Forward shooting has issues with small changes at the begining can have large impact on the end result.  It also has a very narrow feasible region- it can't work through infeasible regions or gets stuck in a local minima.  This can be mitigated by initializing from a demo, or adding in some randomness.<br>

Collocation: simultaneously optimized for actions and states, with constraints.<br>
Direct collocation: uses an inverse dynamics function to have the states rely on their neighbors, not on all the following states.  No instabilities from forward integration, not a forward dynamics function anymore.  Satisfaction of dynamics is an explicit constraint (can be hard or soft), so less prone to local minima.<br>

#### Numerical Solutions for Direct Collocation Methods
- Set up a TensorFlow graph and optimize with gradient descent, convergence is slow, instead:
- Use a truncated 2nd order method (Iterative LQR, DDP)
 - Gauss-Newton Method: get trajectory, get the gradient and Hessian, get the solution by iterative Gauss-newton steps.
 
#### Dynamics with contact
Shooting and collocation methods work for movement without contact, with contact (manipulation, walking, etc.) either method is hard to apply.<br>
Jumps and contact forces may be discontinuous.<br>
No gradient for inactive contacts, can't understand that new forces will be applied.<br>

Contact activity is an indirect function of state. Make contact activity a direct optimization variable.<br>

#### Contact-invariant optimization
State also contains contact decision varibles that tell if a part is in contact with something.  These are independet of the poses, can be decided independent of the pose.  Must have consistence for contact variable, penalties are added for forces that are not wanted.  This removes discontinuities because of contact.<br>
Start out very soft (few rules for movement) and start enforcing them until you get motion where all forces are plausible and all forces agree with the poses.

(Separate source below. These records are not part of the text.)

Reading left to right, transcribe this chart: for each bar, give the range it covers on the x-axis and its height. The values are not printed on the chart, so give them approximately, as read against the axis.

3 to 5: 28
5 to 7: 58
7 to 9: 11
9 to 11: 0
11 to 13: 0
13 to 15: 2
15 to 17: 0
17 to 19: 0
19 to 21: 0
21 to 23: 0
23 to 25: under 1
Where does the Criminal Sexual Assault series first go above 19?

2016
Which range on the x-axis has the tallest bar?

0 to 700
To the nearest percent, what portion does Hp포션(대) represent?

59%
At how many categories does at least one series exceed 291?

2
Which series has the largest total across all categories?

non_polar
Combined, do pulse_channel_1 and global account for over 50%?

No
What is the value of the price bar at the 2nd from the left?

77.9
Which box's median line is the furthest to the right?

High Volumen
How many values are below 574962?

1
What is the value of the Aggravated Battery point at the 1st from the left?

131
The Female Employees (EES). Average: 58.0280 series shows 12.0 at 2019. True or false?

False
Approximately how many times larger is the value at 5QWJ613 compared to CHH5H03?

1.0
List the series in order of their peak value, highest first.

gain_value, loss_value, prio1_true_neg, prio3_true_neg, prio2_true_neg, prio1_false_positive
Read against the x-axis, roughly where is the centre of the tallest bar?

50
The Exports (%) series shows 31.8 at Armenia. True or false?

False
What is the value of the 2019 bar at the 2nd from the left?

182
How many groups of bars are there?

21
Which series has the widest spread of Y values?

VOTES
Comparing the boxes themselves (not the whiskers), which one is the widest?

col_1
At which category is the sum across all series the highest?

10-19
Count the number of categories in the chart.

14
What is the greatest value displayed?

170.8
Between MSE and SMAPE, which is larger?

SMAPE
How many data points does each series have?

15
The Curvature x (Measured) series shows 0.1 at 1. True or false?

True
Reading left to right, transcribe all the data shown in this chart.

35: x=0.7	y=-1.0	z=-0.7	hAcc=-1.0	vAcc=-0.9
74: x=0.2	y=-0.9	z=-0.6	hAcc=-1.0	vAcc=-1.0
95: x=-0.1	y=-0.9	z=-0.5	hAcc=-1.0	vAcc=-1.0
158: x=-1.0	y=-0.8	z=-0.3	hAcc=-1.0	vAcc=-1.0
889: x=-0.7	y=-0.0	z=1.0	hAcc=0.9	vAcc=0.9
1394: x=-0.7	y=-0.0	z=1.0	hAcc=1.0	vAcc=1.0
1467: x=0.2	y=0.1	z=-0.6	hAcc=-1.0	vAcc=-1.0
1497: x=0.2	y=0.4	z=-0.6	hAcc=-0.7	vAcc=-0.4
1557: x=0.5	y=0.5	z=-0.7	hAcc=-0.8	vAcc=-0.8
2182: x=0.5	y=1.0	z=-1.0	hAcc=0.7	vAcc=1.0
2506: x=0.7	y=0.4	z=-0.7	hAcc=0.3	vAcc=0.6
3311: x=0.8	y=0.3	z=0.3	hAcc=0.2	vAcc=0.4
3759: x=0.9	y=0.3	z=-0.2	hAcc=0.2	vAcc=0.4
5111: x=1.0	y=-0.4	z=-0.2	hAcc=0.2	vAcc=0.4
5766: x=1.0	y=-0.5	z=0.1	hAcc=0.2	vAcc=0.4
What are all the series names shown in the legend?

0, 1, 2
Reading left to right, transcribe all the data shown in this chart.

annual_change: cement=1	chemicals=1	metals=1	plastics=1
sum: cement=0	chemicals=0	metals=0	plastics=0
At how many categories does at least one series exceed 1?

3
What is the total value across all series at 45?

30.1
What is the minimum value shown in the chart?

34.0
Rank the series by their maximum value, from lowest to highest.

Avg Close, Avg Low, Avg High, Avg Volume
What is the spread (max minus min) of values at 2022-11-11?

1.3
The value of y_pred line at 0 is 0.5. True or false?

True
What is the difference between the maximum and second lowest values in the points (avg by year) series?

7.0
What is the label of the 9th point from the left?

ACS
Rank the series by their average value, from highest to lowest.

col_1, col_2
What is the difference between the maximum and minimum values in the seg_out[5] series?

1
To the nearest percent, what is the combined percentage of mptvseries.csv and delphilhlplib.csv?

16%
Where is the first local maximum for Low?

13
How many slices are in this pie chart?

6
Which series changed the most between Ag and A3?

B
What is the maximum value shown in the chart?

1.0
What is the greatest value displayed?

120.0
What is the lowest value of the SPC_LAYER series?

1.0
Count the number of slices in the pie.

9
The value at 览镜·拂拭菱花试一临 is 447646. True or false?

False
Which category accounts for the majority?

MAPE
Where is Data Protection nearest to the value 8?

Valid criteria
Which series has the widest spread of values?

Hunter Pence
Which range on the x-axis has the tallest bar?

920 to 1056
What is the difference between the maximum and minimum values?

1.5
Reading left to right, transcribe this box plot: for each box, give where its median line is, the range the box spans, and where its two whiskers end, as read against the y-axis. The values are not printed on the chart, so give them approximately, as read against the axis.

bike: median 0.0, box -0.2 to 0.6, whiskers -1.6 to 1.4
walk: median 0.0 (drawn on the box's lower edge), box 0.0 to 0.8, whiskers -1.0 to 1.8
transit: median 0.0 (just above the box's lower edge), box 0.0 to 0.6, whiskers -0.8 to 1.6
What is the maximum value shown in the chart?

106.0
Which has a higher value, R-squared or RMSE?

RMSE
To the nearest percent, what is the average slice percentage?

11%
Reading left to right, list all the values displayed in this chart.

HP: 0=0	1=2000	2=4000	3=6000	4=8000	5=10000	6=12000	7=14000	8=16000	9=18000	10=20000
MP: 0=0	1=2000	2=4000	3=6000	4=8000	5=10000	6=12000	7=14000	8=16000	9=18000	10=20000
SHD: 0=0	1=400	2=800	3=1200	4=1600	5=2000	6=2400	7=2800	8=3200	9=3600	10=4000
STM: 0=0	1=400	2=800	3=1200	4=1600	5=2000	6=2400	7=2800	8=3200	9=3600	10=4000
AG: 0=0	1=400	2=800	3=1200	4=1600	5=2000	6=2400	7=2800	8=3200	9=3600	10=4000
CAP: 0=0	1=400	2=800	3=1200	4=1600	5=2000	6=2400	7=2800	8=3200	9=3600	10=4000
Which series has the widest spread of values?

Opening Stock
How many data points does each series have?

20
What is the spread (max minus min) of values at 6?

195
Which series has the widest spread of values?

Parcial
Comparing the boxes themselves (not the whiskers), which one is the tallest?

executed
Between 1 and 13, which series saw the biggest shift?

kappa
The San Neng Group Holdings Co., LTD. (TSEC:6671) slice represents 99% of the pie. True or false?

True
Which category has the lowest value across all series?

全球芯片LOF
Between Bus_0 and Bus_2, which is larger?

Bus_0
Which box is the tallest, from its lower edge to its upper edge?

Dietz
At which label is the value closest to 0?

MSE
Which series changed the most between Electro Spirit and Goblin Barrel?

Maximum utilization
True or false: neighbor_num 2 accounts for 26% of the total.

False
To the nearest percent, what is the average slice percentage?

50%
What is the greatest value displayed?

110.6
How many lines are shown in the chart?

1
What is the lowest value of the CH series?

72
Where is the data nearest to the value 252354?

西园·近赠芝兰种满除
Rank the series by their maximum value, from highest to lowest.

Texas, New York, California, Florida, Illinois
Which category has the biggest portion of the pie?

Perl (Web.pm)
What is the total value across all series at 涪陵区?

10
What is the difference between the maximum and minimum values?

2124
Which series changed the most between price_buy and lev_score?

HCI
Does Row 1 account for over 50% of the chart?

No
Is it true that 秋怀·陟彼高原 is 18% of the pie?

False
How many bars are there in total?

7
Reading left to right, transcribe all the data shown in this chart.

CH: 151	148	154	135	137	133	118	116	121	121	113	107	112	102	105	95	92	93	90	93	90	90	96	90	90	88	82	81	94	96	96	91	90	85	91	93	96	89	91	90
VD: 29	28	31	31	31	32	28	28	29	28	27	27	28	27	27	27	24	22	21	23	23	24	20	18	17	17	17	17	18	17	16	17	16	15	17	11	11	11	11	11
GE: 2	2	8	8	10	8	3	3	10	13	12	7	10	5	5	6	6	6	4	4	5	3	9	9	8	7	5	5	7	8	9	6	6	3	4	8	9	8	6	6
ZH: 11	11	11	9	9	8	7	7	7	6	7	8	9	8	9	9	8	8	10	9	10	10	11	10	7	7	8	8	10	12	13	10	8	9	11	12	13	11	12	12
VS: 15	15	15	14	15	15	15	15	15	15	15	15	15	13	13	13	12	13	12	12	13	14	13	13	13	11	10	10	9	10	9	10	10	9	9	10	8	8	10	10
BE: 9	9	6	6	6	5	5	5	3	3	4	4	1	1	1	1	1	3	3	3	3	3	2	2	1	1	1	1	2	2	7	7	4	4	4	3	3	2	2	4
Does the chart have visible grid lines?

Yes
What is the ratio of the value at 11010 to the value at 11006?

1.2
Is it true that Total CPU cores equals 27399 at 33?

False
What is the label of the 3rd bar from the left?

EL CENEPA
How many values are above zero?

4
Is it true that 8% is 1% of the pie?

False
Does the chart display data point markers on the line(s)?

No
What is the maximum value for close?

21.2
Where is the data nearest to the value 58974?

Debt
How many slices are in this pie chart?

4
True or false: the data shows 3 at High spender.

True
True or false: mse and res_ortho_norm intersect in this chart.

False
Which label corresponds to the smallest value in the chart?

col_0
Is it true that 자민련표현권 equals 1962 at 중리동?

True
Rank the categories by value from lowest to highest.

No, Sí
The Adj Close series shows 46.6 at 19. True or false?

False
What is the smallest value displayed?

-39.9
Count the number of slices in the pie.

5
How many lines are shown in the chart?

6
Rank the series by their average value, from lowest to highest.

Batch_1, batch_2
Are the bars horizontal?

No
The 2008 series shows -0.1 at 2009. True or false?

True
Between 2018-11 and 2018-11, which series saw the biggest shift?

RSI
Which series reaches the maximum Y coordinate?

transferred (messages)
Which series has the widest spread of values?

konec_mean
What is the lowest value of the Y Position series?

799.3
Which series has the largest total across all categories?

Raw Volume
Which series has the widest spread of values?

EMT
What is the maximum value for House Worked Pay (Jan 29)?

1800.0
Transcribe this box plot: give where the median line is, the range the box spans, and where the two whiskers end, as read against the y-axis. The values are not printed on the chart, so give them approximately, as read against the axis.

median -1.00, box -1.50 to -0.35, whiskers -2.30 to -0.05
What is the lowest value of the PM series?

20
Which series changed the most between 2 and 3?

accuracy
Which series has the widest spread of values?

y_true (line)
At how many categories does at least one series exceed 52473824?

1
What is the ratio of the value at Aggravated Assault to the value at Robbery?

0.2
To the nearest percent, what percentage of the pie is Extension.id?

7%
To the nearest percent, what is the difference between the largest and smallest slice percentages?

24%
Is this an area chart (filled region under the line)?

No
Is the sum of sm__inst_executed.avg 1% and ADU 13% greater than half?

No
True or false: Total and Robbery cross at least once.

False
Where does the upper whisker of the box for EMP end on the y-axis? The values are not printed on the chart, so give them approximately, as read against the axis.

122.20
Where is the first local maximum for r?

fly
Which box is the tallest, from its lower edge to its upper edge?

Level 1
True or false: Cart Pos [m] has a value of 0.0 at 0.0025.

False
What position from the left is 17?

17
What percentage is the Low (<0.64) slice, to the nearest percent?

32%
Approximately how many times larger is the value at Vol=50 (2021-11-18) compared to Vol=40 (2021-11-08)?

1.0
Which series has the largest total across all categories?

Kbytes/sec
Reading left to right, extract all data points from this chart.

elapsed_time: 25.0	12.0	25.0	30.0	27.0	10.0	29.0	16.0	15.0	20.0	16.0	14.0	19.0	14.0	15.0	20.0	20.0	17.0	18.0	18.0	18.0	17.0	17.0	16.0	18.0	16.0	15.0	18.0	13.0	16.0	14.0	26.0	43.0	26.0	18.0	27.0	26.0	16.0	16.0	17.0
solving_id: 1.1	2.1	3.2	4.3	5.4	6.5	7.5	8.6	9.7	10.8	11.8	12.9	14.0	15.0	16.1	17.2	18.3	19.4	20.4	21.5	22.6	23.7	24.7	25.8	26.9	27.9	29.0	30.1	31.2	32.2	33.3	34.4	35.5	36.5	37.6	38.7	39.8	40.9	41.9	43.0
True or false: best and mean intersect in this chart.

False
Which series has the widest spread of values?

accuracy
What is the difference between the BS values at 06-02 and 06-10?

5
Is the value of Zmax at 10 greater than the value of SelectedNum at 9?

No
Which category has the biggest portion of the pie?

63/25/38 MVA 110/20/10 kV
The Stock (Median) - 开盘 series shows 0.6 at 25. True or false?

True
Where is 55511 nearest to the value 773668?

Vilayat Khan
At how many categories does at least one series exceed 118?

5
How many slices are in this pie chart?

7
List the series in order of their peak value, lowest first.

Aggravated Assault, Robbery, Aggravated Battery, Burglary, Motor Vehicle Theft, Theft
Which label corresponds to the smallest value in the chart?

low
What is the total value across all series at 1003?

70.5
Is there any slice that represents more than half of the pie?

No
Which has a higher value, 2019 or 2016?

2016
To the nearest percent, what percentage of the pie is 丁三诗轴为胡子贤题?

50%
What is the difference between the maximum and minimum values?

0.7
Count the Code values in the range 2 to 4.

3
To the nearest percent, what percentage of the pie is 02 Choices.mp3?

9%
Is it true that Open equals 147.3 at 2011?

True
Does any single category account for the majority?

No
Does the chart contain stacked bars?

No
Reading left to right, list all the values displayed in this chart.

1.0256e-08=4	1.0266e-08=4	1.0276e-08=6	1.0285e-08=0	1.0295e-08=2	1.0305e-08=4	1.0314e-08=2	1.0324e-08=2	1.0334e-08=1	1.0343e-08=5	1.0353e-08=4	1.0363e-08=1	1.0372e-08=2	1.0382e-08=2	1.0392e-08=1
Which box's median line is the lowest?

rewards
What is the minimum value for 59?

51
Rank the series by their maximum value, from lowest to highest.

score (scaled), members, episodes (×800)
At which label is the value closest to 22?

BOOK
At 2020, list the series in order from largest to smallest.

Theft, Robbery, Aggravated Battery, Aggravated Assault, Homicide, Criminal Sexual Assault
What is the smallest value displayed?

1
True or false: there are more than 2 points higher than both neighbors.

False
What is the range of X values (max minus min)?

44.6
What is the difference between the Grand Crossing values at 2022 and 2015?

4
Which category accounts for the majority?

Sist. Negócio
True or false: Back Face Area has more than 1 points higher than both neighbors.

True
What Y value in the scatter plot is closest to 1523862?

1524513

#### Learning Policies from Trajectory Optimization
Trajectory optimization only solves a particular problem. Need to learn control policies to generalize the learning through imitation of optimal control.  <br>
Some policies may be difficult to learn because they are very inconsistent, sometimes splitting between 2 policies may create a problem (starting w/left or right- can't use the average).<br>
Can add auxillary variables, enforce soft consistency between variables, search in the larger/easier space.

_Policy is not converging_
Errors are not independent, and can cause drift over time. <br>
Policy should be using the neighborhood to determine how the controls should change to maintain optimal trajectory.  Inject noise into the states and then the policy will always converge.<br>

Decompose alternating optimization into:
- trajectory optimizations
- regression

#### Unkown/Uncertain Dynamics Applications
If the actual robots specs are not perfeclty know, noise can be added to the models and optimized over multiple state trajectories. This can generate a better policy that is more likely to succeed when taken from the simulation to the real world.  If there is too much noise, it will not do anything- becomes so conservative that it can't move.   You can also have the policy update during the running... ask what the next step should look like after the next action, then analyze what happens.

### Video Lecture 7

---
__[Berkeley DeepRL Course Lecture 7 Video](https://youtu.be/IL3gVyJMmhg)__

--- 
**Markov Decision Processes and Solving Finite problems**
Focus: solving without the expert.
Assumes a known system with finite states and acions.

If you modify value iteration to use small updates and neural nets-> deep Q-network methods
If you modify polity iteration to use small updates and neural nets -> deep policy gradient methods

#### Markov Decision Process
- S: state space (a set of states of the environment)
- A: action space (a set of actions which the agent selects from at each timestep)
- P: probability of the reward and the next state (transition probablitity distribution)

**Partially observed MDP**
Frozen Lake: Simple MDP (in openAIGym- gridworld), has start location and goal location.
- Gym: FrozenLake-v0
- START state, GOAL state, other locations are FROZEN (safe) or HOLE (unsafe)
- Episode terminates when GOAL or HOLE state is reached
- Reward = 1 for GOAL, 0 otherwise
- 4 directions are actions, but you will move in the wrong direction wth probability of .5

Policies: how the actions are chosen<br>
Deterministic Policies a = pi(s), the action is a function of the state.<br>
Stochastic policies a ~ pi(a|s), the action is a conditional distribution given the state.<br>

The problems solved with an MDP include: policy optimization- maximize the reward in respect to the policy, policy evaluation- compute the expected return for a given policy. <br>
The return is the sum of future rewards in an episode, the discount is the weighting of future rewards.<br>

#### Value iteration
Value iteration is related to dynamic programming algorithms.  <br>
The finite horizon case: the optimal policy might be time dependent.  (LQR is value iteration)
Infinite (or super long) time horizon: the discount downweights future rewards and get the discounted return.  Find the policty that will optimized the discounted sum of rewards for each state.  

#### Policy iteration
Intialize the policy, evaluate it to get the value function, then compute new policy to be greedy version of policy.<br>
This will equal the optimal policy and value function for a finite number of iteration.  It converges faster than value iteration.<br>